E senão vejamos: depois de um longo intervalo, em 1995, o Presidente Clinton decidiu pôr fim à Guerra da Bósnia-Herzegovina e reinventar uma fórmula para garantir a continuidade da NATO no pós-Guerra Fria. Os aliados formaram a Força de Intervenção, IFOR, para separar as facções locais e pela primeira vez a NATO mobilizou de novo a sua estrutura para intervir militarmente num conflito; paralelamente, os Estados Unidos alinharam com a estratégia da Alemanha para assegurar o alargamento da NATO e da União Europeia e integrar a Polónia, a República Checa e a Hungria na nova Europa dita livre e unida.           
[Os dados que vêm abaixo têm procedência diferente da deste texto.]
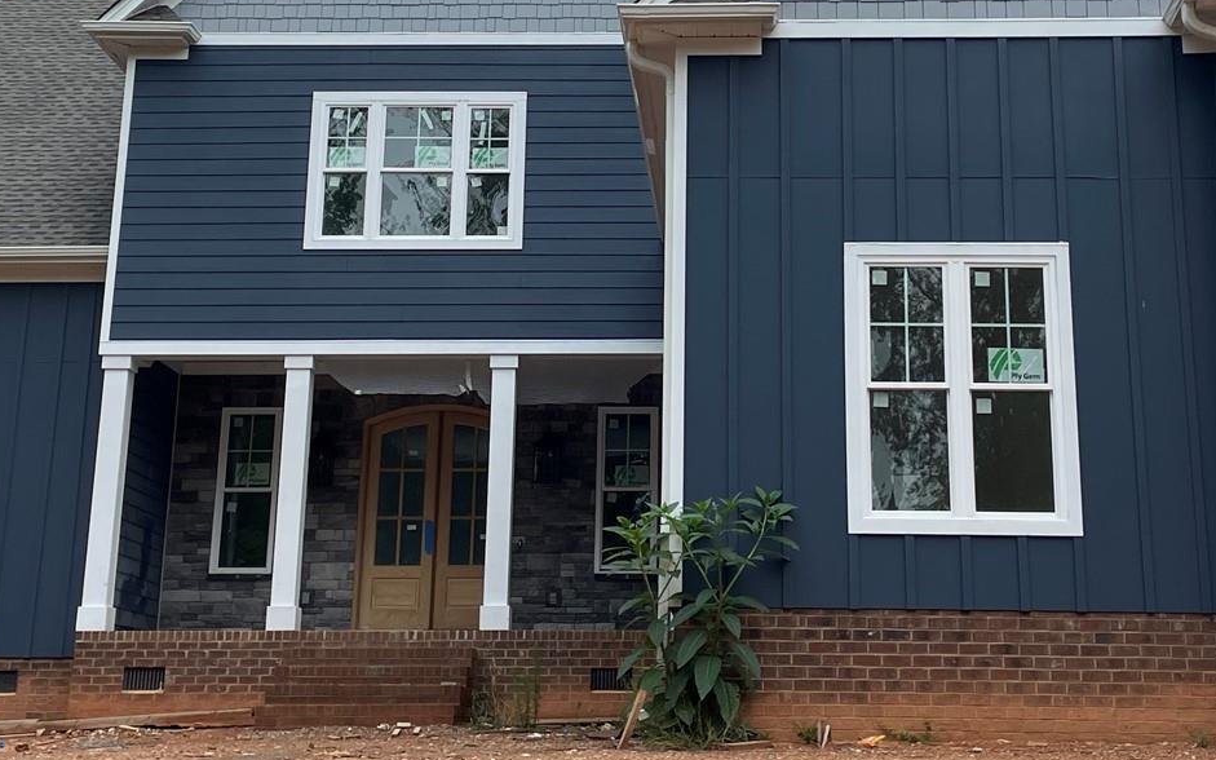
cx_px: 687
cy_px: 189
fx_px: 1988
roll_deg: +0.2
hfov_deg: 34.0
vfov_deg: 21.4
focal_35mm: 60
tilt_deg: +17.3
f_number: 1.6
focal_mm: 4.2
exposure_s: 1/924
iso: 32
As forças norte-americanas, continuam hoje na Alemanha, no centro e leste da Europa, na Ásia, África e América Latina, espalhando bases militares, umas com a conivência dos governos de países submissos e outras sem autorização, semeando ao mesmo tempo guerras económicas com sanções que provocam sofrimento e injustiça social.

Os aliados recorrem agora à mesma fórmula para ultrapassar a crise transatlântica provocada pela invasão anglo-americana do Iraque em 2003, apadrinhada por Barroso como mordomo da cimeira das Lages, e assim as tropas da NATO agregaram a Força de Estabilização-ISAF no Afeganistão e nos meses seguintes completaram o duplo alargamento da NATO e da União Europeia para enquadrar o conjunto das democracias pós-comunistas nas instituições que sustentam a comunidade de segurança ocidental.
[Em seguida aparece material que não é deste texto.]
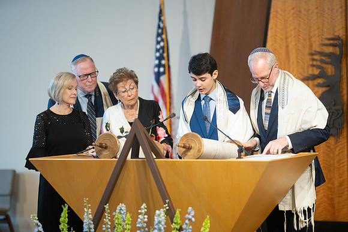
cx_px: 174
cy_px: 116
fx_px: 1305
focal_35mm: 135
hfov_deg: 15.2
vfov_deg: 10.2
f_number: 1.8
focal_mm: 135
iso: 3200
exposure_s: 1/400
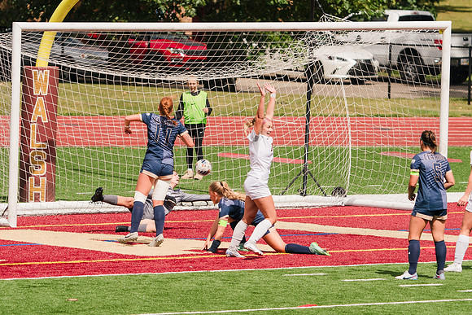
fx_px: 5808
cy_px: 195
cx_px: 231
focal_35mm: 443
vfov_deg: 3.1
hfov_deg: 4.7
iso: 200
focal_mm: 268
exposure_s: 1/1600
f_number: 5.6
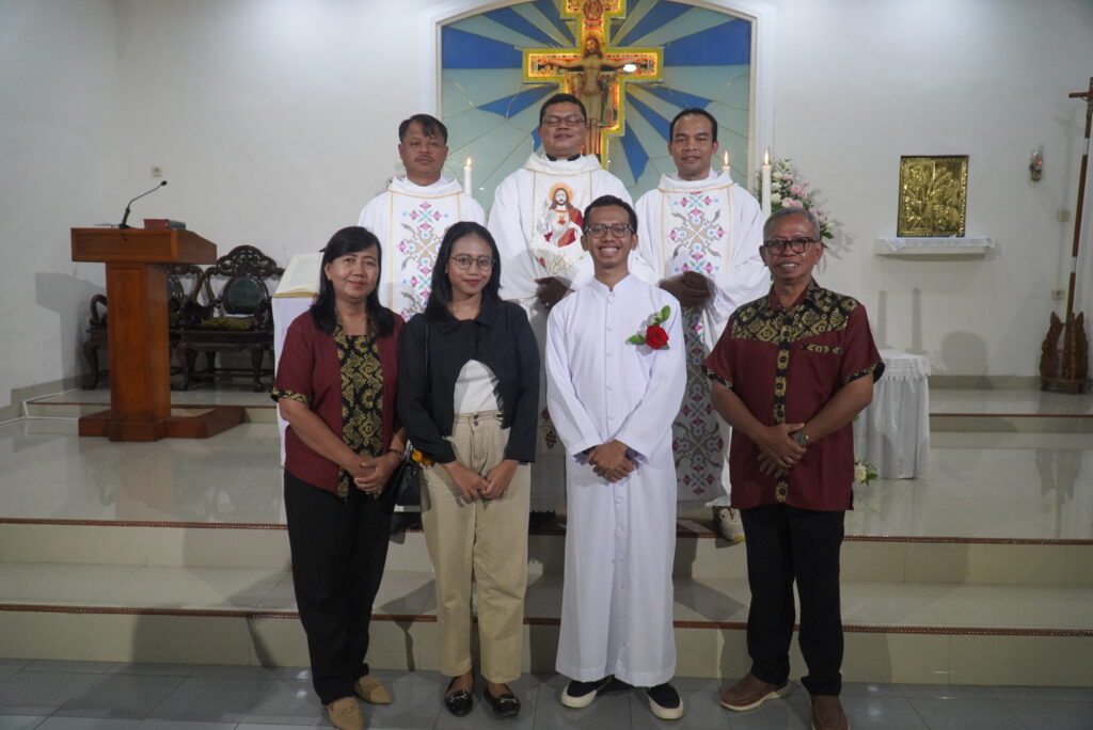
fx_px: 820
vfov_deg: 48.0
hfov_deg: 67.4
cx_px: 546
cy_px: 365
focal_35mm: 27
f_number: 4
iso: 1600
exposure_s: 1/160
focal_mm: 18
A fórmula do alargamento foi posta em causa pela intervenção da Rússia na Geórgia e, sobretudo, na sequência da anexação da Crimeia, na «guerra híbrida» da Ucrânia Oriental onde os EUA exerceram pressão e ajuda na criação dum governo de cariz nazi, mas também na intervenção militar decisiva na Síria, País invadido com o pretexto de que o Presidente Assad não era democrático e posteriormente para combater o terrorismo armado pelas potencias ocidentais, USA, Grã-Bretanha, França e o aliado Arábia Saudita, este como cabeça de cartaz.

A NATO é uma aliança hegemónica, não é uma aliança entre pares e nesse sentido a aliança ocidental está refém das mudanças estratégicas dos Estados Unidos, que se revelaram em toda a sua extensão depois da última eleição presidencial norte-americana.

Os velhos tempos terminaram com o desastre da ocupação militar do Iraque, as intervenções no Afeganistão, na Líbia, Iemen, Sudão, Somália e a queda do Lehman Brothers, que forçaram o Presidente Obama a pôr fim ao ciclo de intervenções militares dos Estados Unidos e a impor uma retracção estratégica com a recentragem das suas prioridades regionais: a China e a Ásia substituíram a Europa e o Médio Oriente.

Obama fez essa revisão estratégica em concertação com os aliados, num quadro de defesa da ordem neo liberal, mas o sucessor transformou o recuo dos Estados Unidos numa crise transatlântica, pois as tomadas de posição hipócritas de Trump sobre a inutilidade da NATO e contra a União Europeia colocaram em causa tanto a credibilidade da garantia de defesa norte-americana, como a confiança indispensável na relação entre os aliados.

Os Estados Unidos sabem que sem os aliados deixam de ser o centro da ordem neo liberal multilateral e passam a ser uma grande potência regional como as outras, China, Rússia ou mesmo a Índia e as divergências nas concepções estratégicas e nas percepções sobre a dinâmica da política internacional paralisam a procura de uma nova fórmula que assegure a permanência da comunidade transatlântica, já que  os aliados europeus estão ao lado dos Estados Unidos para defender a ordem neo liberal e não para defender os interesses nacionais norte-americanos.

Não é por mero acaso que  Stoltenberg, secretário-geral da NATO,  foi aos EUA de propósito para alertar para a «ameaça» da Rússia e afirmar que «é bom ter amigos» e sendo muito aplaudido não se esqueceu de lembrar que os europeus têm de reforçar os seus orçamentos de defesa, corroborando as anteriores afirmações acintosas de Trump sobre os 2% nesse sentido, ou seja, é pegar ou largar. Então onde está finalmente o eixo do mal?

Pelo atrás exposto, o 70º aniversário da NATO decorreu sem grande pompa e circunstância, devido ao clima de desconfiança entre os EUA e os seus aliados europeus, mas onde não faltaram um pouco por todo o lado as manifestações contra esta Aliança anti natura que coloca o mundo de novo no limiar de outra conflagração, contrária à vontade dos povos que conscientemente lutam pela Paz e pela amizade entre todos com respeito mútuo.